(INPUT MATERIAL)
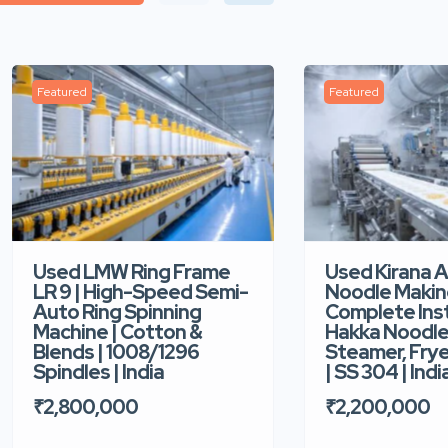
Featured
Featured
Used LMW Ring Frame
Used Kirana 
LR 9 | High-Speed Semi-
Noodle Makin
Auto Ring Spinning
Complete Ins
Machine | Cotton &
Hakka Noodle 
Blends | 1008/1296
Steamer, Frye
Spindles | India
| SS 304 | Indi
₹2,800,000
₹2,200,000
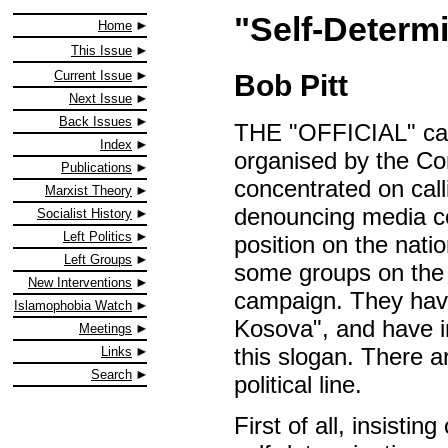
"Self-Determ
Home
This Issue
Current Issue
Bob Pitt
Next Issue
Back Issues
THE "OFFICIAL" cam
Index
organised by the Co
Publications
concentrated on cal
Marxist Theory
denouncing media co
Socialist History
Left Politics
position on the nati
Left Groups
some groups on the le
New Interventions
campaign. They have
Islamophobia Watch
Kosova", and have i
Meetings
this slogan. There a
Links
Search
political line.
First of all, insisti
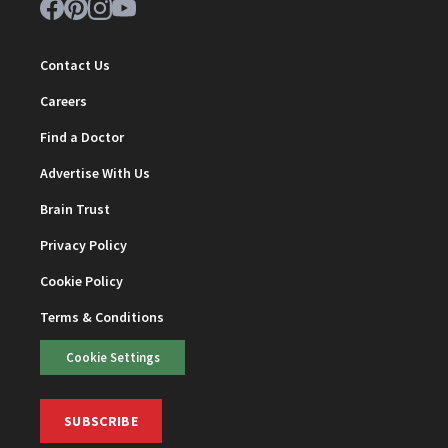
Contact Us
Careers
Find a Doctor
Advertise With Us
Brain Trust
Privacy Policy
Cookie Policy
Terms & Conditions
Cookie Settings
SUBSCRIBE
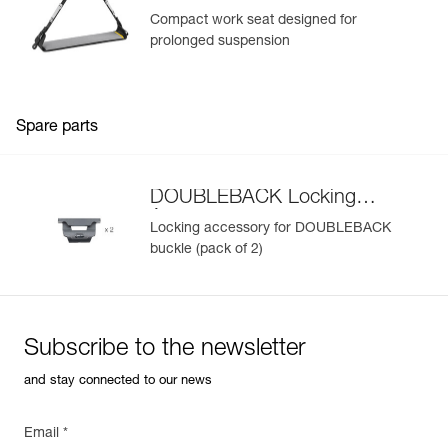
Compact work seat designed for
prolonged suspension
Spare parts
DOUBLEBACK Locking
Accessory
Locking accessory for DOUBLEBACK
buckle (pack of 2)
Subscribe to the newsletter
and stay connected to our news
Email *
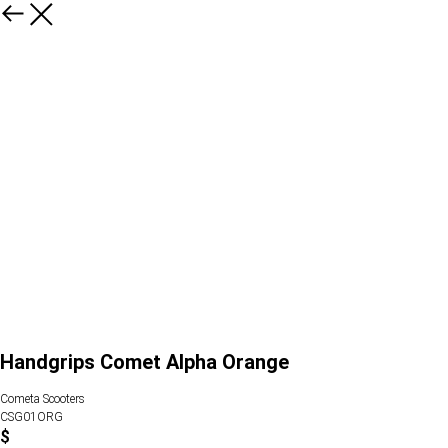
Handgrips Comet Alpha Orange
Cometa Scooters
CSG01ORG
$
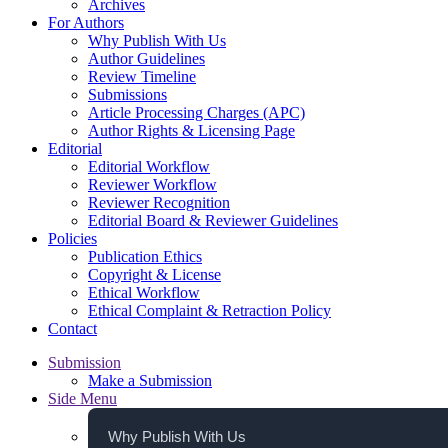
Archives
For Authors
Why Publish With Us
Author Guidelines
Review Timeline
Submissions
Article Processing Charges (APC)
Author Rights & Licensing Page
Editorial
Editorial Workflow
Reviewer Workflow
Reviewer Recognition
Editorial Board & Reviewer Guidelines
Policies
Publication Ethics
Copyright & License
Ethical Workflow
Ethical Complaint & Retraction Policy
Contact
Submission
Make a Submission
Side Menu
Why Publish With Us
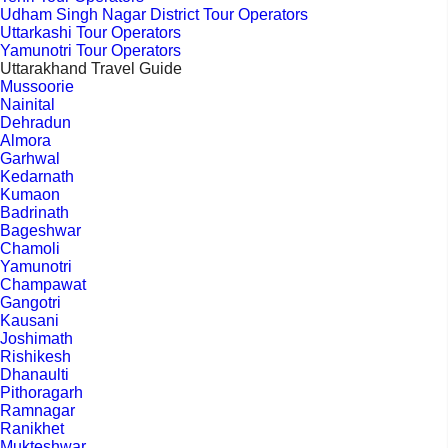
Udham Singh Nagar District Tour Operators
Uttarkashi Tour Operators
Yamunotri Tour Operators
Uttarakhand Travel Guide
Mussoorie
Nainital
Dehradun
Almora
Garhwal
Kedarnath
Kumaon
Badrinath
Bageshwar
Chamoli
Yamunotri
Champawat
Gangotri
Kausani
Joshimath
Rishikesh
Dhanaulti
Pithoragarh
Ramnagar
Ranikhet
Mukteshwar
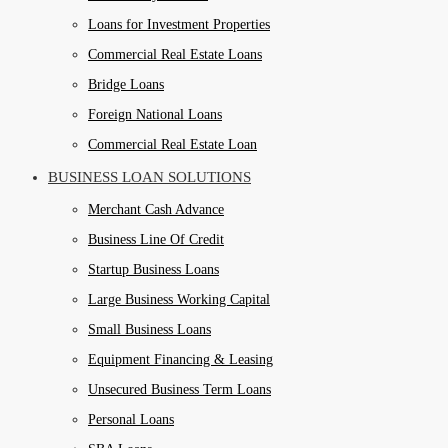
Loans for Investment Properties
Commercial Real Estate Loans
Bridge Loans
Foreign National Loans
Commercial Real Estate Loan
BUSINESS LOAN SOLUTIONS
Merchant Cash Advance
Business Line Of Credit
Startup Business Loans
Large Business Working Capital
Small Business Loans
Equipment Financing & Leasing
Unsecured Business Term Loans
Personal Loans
(End INPUT MATERIAL)
Would you write out all of the records exactly, omitting the pictures?

ANSWER BOX
Featured
Featured
Used LMW Ring Frame
Used Kirana 
LR 9 | High-Speed Semi-
Noodle Makin
Auto Ring Spinning
Complete Ins
Machine | Cotton &
Hakka Noodle 
Blends | 1008/1296
Steamer, Frye
Spindles | India
| SS 304 | Indi
₹2,800,000
₹2,200,000
"Self-Determ
Home
This Issue
Current Issue
Bob Pitt
Next Issue
Back Issues
THE "OFFICIAL" cam
Index
organised by the Co
Publications
concentrated on cal
Marxist Theory
denouncing media co
Socialist History
Left Politics
position on the nati
Left Groups
some groups on the le
New Interventions
campaign. They have
Islamophobia Watch
Kosova", and have i
Meetings
this slogan. There a
Links
Search
political line.
First of all, insisti
Contact Us
Careers
Find a Doctor
Advertise With Us
Brain Trust
Privacy Policy
Cookie Policy
Terms & Conditions
Cookie Settings
SUBSCRIBE
Compact work seat designed for
prolonged suspension
Spare parts
DOUBLEBACK Locking
Accessory
Locking accessory for DOUBLEBACK
buckle (pack of 2)
Subscribe to the newsletter
and stay connected to our news
Email *
Handgrips Comet Alpha Orange
Cometa Scooters
CSG01ORG
$
Archives
For Authors
Why Publish With Us
Author Guidelines
Review Timeline
Submissions
Article Processing Charges (APC)
Author Rights & Licensing Page
Editorial
Editorial Workflow
Reviewer Workflow
Reviewer Recognition
Editorial Board & Reviewer Guidelines
Policies
Publication Ethics
Copyright & License
Ethical Workflow
Ethical Complaint & Retraction Policy
Contact
Submission
Make a Submission
Side Menu
Why Publish With Us
Udham Singh Nagar District Tour Operators
Uttarkashi Tour Operators
Yamunotri Tour Operators
Uttarakhand Travel Guide
Mussoorie
Nainital
Dehradun
Almora
Garhwal
Kedarnath
Kumaon
Badrinath
Bageshwar
Chamoli
Yamunotri
Champawat
Gangotri
Kausani
Joshimath
Rishikesh
Dhanaulti
Pithoragarh
Ramnagar
Ranikhet
Mukteshwar
Loans for Investment Properties
Commercial Real Estate Loans
Bridge Loans
Foreign National Loans
Commercial Real Estate Loan
BUSINESS LOAN SOLUTIONS
Merchant Cash Advance
Business Line Of Credit
Startup Business Loans
Large Business Working Capital
Small Business Loans
Equipment Financing & Leasing
Unsecured Business Term Loans
Personal Loans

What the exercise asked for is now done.